The heads of the British Army, Royal Navy and Royal Air Force will meet next week to find ways they can find ‘efficiencies’ despite threats erupting in the Middle East, Sky News reported.
The Ministry of Defence will have to operate under the budget decided by the Treasury, as other departments, a source told the broadcaster.
Former Nato chief Lord George Robertson will say Sir Keir’s ‘corrosive complacency’ must end in a speech.
The former Labour defence secretary, who led the Government’s Strategic Defence Review (SDW), accused ministers of being unwilling to make the necessary investment. He has served as a senior counsellor at The Cohen Group, which secures contracts for the US military, for more than 20 years.
In the speech, he will say: ‘We are underprepared. We are underinsured. We are under attack. We are not safe… Britain’s national security and safety is in peril.’

The former Labour defence secretary, who led the Government’s Strategic Defence Review (SDW), accused ministers of being unwilling to make the necessary investment.
The International Monetary Fund also revealed in a report that the UK will suffer the worst damage from the war in Iran out of all the world’s advanced economies.
Growth forecasts for the next two years have been slashed compared to those from before the war began at the end of February.

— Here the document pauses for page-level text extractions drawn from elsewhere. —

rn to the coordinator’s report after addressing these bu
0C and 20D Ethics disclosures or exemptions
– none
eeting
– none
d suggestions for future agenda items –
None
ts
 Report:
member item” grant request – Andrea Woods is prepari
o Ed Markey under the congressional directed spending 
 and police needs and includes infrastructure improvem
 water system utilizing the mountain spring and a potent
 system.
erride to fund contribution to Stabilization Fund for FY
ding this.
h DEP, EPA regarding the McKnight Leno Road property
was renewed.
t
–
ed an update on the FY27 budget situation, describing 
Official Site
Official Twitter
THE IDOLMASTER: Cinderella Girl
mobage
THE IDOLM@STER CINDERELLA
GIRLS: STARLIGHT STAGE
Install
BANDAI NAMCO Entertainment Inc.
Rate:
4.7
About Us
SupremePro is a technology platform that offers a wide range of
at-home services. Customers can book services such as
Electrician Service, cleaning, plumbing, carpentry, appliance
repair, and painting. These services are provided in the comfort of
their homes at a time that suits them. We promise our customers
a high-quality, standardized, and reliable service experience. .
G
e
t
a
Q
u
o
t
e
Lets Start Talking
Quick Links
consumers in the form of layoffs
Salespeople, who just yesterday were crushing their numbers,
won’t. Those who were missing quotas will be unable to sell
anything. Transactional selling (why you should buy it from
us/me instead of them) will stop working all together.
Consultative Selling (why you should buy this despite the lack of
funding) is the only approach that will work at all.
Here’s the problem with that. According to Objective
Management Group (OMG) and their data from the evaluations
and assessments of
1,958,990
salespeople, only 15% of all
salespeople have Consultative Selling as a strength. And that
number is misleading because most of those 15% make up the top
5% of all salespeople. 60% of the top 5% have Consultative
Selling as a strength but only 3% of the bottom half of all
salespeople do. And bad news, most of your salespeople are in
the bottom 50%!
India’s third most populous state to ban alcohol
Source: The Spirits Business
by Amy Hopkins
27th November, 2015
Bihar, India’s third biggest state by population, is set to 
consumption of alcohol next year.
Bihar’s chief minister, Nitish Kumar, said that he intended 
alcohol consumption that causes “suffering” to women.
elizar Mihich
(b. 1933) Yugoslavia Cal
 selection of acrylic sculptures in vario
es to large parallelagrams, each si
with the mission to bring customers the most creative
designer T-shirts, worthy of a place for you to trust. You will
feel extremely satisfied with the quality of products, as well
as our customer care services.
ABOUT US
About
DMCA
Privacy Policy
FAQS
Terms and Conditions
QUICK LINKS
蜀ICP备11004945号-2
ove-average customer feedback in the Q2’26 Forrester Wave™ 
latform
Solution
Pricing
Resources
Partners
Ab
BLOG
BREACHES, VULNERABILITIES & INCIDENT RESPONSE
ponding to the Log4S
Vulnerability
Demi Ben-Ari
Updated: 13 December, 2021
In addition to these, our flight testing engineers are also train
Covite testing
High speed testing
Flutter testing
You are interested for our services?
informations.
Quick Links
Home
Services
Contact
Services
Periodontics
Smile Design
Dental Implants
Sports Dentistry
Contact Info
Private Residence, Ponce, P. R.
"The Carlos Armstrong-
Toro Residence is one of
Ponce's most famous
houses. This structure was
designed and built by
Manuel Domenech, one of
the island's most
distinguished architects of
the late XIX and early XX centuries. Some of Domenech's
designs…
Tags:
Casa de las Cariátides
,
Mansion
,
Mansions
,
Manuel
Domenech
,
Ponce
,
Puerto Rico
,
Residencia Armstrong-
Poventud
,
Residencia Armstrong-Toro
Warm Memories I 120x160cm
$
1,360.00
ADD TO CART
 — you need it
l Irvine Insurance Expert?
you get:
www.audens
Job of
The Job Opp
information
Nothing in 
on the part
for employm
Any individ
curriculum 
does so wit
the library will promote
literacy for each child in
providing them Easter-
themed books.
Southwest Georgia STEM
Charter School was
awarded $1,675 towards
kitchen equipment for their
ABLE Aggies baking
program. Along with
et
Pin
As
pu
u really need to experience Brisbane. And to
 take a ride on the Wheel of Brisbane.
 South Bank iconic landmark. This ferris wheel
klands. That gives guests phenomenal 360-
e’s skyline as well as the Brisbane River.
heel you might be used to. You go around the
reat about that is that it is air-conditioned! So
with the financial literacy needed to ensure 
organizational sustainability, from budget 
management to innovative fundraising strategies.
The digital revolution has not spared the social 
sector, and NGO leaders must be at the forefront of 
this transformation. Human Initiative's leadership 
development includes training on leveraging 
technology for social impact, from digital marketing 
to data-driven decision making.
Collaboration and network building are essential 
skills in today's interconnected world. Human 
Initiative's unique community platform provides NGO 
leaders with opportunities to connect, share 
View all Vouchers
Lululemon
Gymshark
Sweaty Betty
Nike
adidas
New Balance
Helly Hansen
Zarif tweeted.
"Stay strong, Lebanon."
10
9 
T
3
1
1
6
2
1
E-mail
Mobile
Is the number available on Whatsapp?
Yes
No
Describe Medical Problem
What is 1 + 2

Inflation in the UK is also set to be higher than previously expected, as the IMF says the global economy could be knocked ‘off course’ by the conflict.
Reacting to the new World Economic Outlook, Chancellor Rachel Reeves said the Iran war is ‘not our war’, but it will nevertheless ‘come at a cost to the UK’.
She added: ‘These are not costs I wanted, but they are costs we will have to respond to.’
According to the IMF forecast, growth in the UK will be 0.8% in 2026, down from 1.3% the last time the international body issued a prediction in January.
That 0.5% drop is the largest in the G7 group of nations, though the updated figure is still higher than the predicted growth for Italy and Japan.
Inflation in the UK is also set to be the joint highest for the next two years – tying with the US on 3.2% this year, and with Italy on 2.4% in 2027.

The Bank of England’s target rate for inflation is 2%.
In its report, the IMF predicts UK inflation will head towards 4% this year before falling back to the target by the end of 2027.
Shadow Chancellor Sir Mel Stride said Reeves has ‘no one to blame but herself’ for the downgrade in growth.
He said: ‘Her “plan” to keep costs down has left us with the highest inflation in the G7, with businesses closing and the cost of living skyrocketing.’
In an interview with the Mirror today, Reeves said she felt ‘very frustrated and angry’ with the US for going to war ‘without a clear exit plan, without a clear idea of what they were trying to achieve’.
Last month, the Institute of Grocery Distribution (IGD) said the average UK household could be spending £340 more on food and drink this year due to the impact of the Iran war.